A homeopatia nasceu há muitos séculos.

No século III a.C, Hipócrates, o “pai” da Medicina já dizia que há duas maneiras de curar: pelos contrários ou pelos iguais. Dizia ele: “A maior parte das doenças pode ter o seu remédio nas próprias causas que as originaram”.

Dr Samuel Hahnemann

No século XVIII, quase dois mil anos depois, um médico alemão, Dr Samuel Hahnemann, insatisfeito com a ineficácia e a imprecisão dos remédios então existentes resolve fazer uma experiência da qual foi cobaia com o quinino, usado contra a febre. Concluiu que o quinino, que cura a febre provoca, no indivíduo saudável, o aparecimento de febre.

Nasce, assim, a lei da similitude. E afirma:

homeopatia, a lei da similitude

Além disto, Hahnemann desenvolve o princípio das “diluições infinitesimais“. Ao fazer em si mesmo a experiência com quinino, usou, por motivos óbvios, doses muito reduzidas e apercebeu-se que “a diluição aumenta o efeito terapêutico”.

Depois de experimentar, juntamente com a sua equipa uma série de medicamentos, compilou as suas observações numa obra intitulada “Organon da Arte de Curar“. Desde o século XIX, a teoria espalhou-se na Europa, nos Estados Unidos e na América Latina.

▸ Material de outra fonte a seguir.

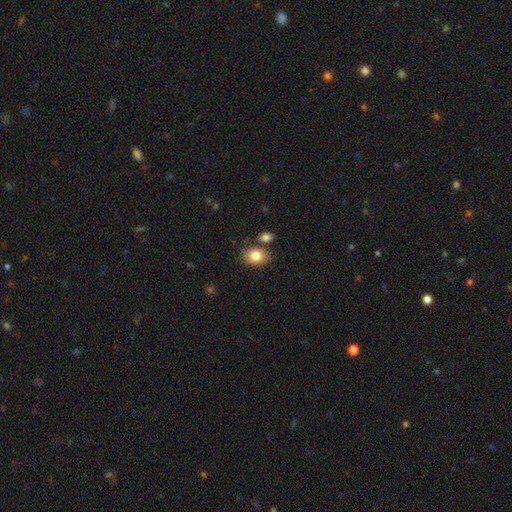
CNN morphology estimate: smooth_or_featured: smooth (p=0.82) [alt: featured or disk p=0.10]
how_rounded: in between (p=0.74) [alt: round p=0.25]
merging: none (p=0.72) [alt: minor disturbance p=0.13]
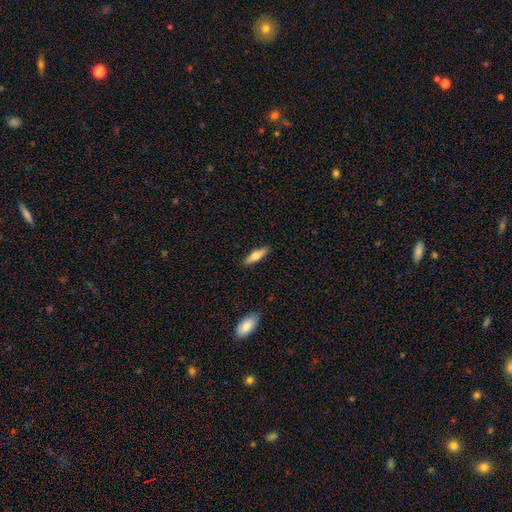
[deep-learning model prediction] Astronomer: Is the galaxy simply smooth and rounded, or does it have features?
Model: smooth — 61%.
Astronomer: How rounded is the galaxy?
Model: cigar-shaped — 63%.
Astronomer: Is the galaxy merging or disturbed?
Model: none — 89%.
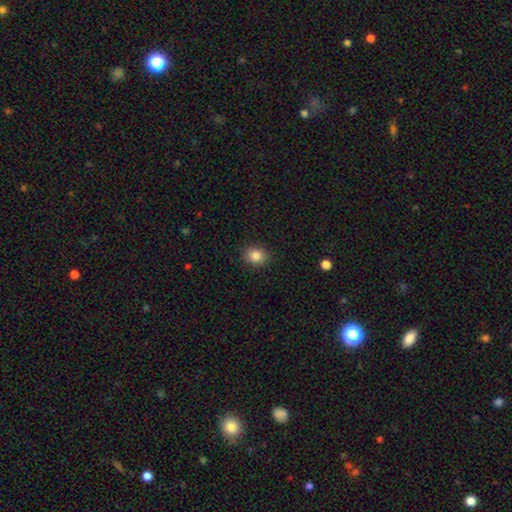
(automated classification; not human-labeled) This is clearly a smooth galaxy (85%). How rounded: likely round (60%). Merging: clearly none (90%).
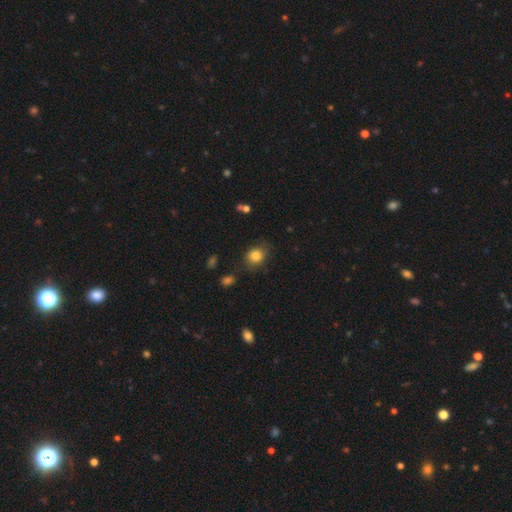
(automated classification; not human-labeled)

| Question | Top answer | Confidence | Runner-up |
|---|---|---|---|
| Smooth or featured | smooth | 83% | star or artifact (10%) |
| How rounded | round | 59% | in between (40%) |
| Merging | none | 76% | minor disturbance (17%) |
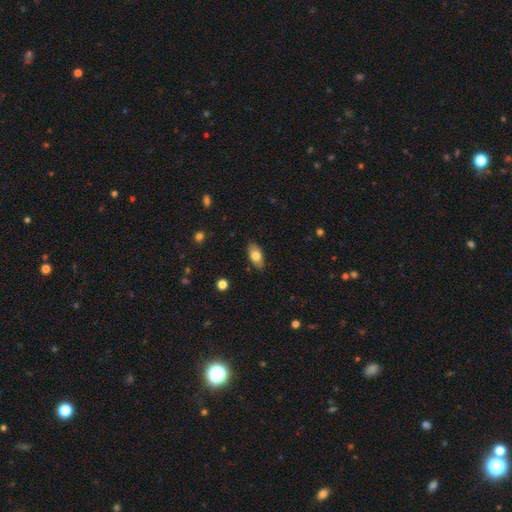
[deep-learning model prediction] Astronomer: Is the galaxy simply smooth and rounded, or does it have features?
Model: smooth — 76%.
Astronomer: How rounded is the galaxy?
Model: in between — 89%.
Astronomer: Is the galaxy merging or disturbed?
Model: none — 85%.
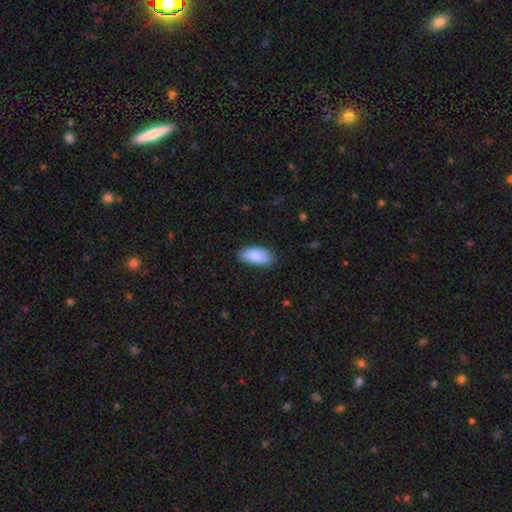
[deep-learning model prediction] Smooth or featured?
  - smooth: 88% *
  - featured or disk: 6%
  - star or artifact: 6%
How rounded?
  - in between: 91% *
  - cigar-shaped: 7%
  - round: 2%
Merging?
  - none: 76% *
  - minor disturbance: 20%
  - major disturbance: 3%
  - merger: 1%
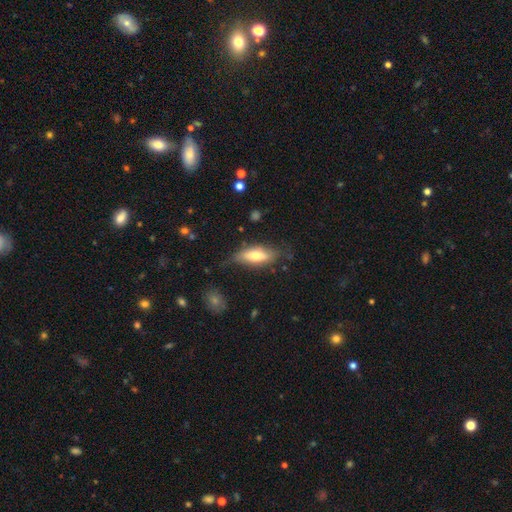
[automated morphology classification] Smooth or featured?
  - smooth: 60% *
  - featured or disk: 33%
  - star or artifact: 7%
How rounded?
  - in between: 67% *
  - cigar-shaped: 31%
  - round: 2%
Merging?
  - none: 62% *
  - minor disturbance: 26%
  - major disturbance: 8%
  - merger: 3%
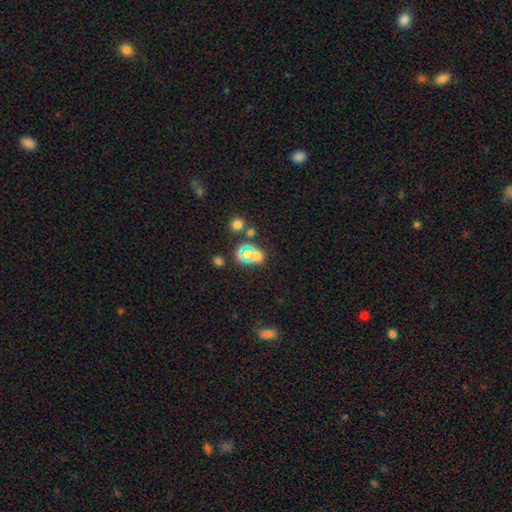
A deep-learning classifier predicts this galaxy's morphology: Q: Smooth or featured?
A: star or artifact (48%); runner-up: smooth (41%)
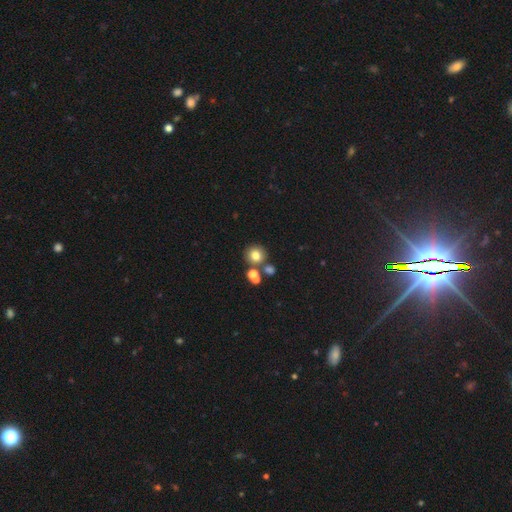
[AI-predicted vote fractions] The model was most divided on "merging": none: 67%, merger: 20%, minor disturbance: 9%, major disturbance: 4%. More confident: how rounded — round (90%); smooth or featured — smooth (76%).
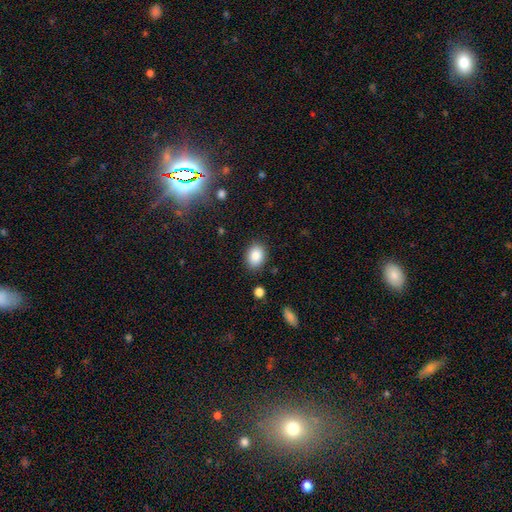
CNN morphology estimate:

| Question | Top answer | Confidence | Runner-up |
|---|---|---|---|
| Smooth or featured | smooth | 87% | star or artifact (8%) |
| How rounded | in between | 71% | round (28%) |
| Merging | none | 86% | minor disturbance (10%) |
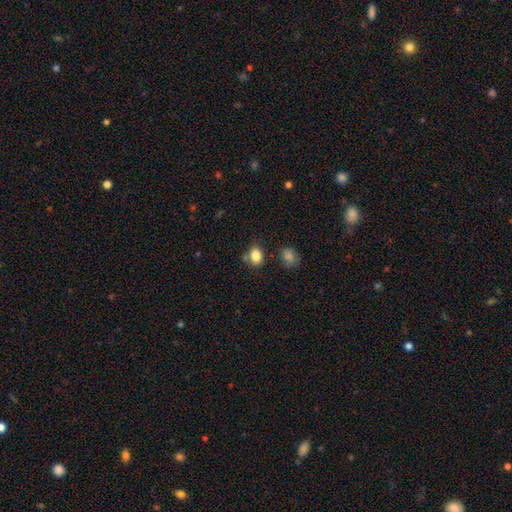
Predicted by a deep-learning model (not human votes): Q: Smooth or featured?
A: smooth (84%); runner-up: star or artifact (10%)
Q: How rounded?
A: in between (69%); runner-up: round (30%)
Q: Merging?
A: none (69%); runner-up: minor disturbance (16%)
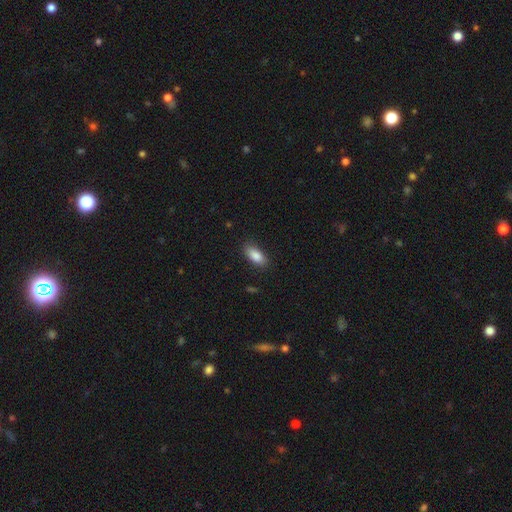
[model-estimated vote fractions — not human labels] Overall: smooth (87%). How rounded: in between (88%). Merging: none (85%).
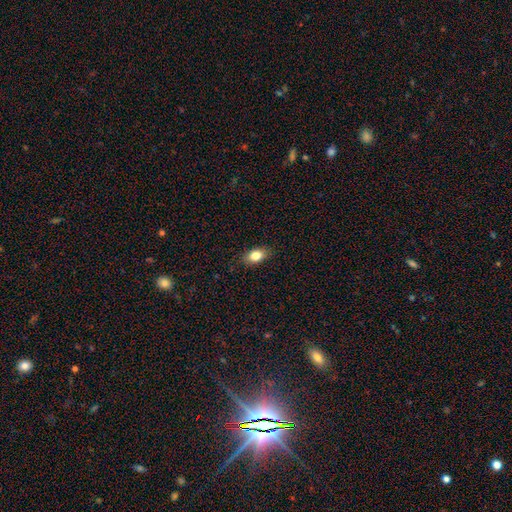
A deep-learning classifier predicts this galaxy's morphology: This is clearly a smooth galaxy (83%). How rounded: clearly in between (86%). Merging: clearly none (87%).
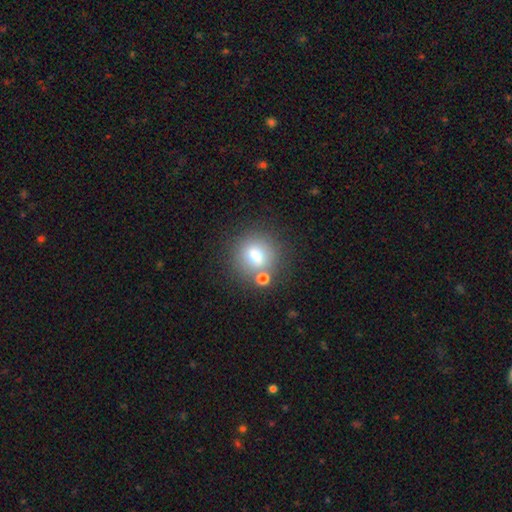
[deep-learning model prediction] Smooth or featured? smooth (72%)
How rounded? round (78%)
Merging? none (68%)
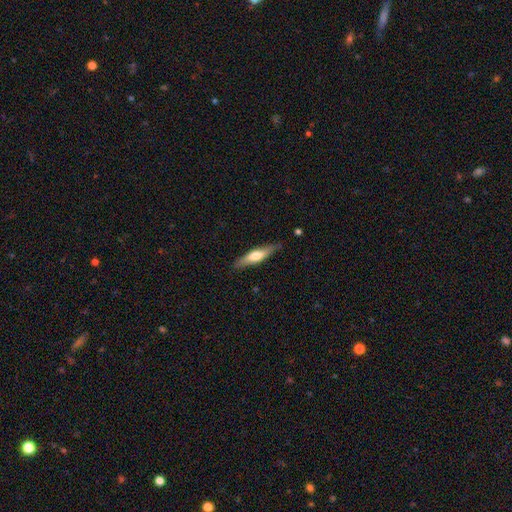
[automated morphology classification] Smooth or featured?
  - smooth: 51% *
  - featured or disk: 44%
  - star or artifact: 5%
How rounded?
  - cigar-shaped: 79% *
  - in between: 20%
  - round: 2%
Merging?
  - none: 83% *
  - minor disturbance: 13%
  - major disturbance: 2%
  - merger: 1%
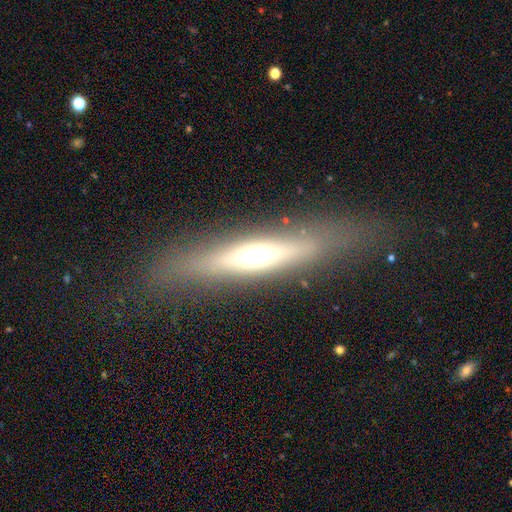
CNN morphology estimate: This is possibly a featured or disk galaxy (53%). It is clearly viewed edge-on (85%). Merging: clearly none (82%).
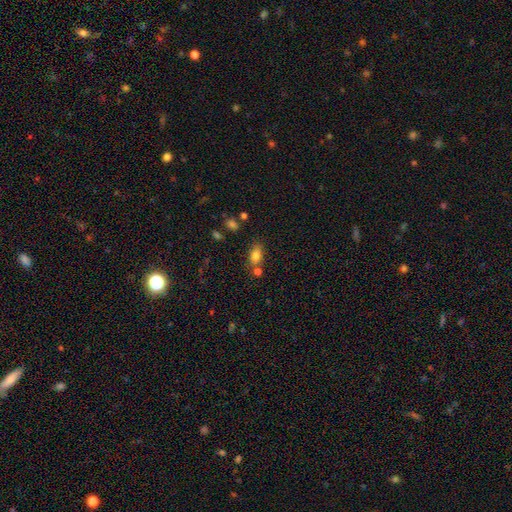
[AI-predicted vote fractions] smooth 79%, featured or disk 11%, star or artifact 10%. Down the decision tree: how rounded — in between (84%); merging — none (67%).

Fundam-se, então, inúmeras sociedades e publicações homeopáticas.

O sucesso na luta contra o tifo e a cólera, que dizimaram muita gente no fim da guerra, facilita a sua divulgação e a Homeopatia, torna-se a medicina dos Reis, dos Nobres e dos Grande Burgueses, mas sofre a resistência dos Farmacêuticos, especialmente porque Samuel Hahnemann preparava ele próprio os medicamentos que prescrevia. Pior, em vez de vendê-los, por vezes oferecia-os aos doentes.

A Medicina convencional é alopática do grego “allos”, o contrário. A Homeopatia vem do grego “homo”, semelhante. São, portanto, distintas no que toca à atitude perante as doenças. A rivalidade entre as duas não traz nada de bom às pessoas.

Se, por um lado, a medicina alopática é necessária e útil nas doenças agudas, por outro, a homeopatia é de grande valia para prevenir que as doenças atinjam uma crise, em que só o bisturi pode valer. Saber reconhecer os limites de uma e outra e usá-las quando for necessário é o que devemos fazer.

É inegável que a Medicina alopática tem conhecido inúmeros avanços, mas observa-se que ela parece estar mais preocupada com a doença do que com o doente. Neste campo, a excessiva especialização faz esquecer o todo em favor do detalhe, reduz o Homem a um fígado, um ouvido, um rim ou um coração, desligado de todo o resto e esta atitude, que felizmente não é a de todos os médicos, mina a confiança do doente e sabe-se que ela é um dos factores mais importantes para a cura.

Um bom homeopata sabe quando deve mandar o seu doente ao colega alopata: em casos de crise grave, seja apendicite aguda, seja úlcera supurada, seja fratura, ou outra emergência médica, é ao hospital que se deve recorrer.

Já para prevenir doenças, ou impedir que elas atinjam a fase crítica, a homeopatia é um excelente remédio. Os seus medicamentos não produzem efeitos colaterais negativos, como é o caso na medicina alopática.

Medicamentos estão a ser inventados todos os dias. Alguns provocam efeitos de tal forma agressivos que os pacientes tratados com eles desenvolvem outros sintomas que, por vezes, levam-nos ao hospital: é a “doença da cura”.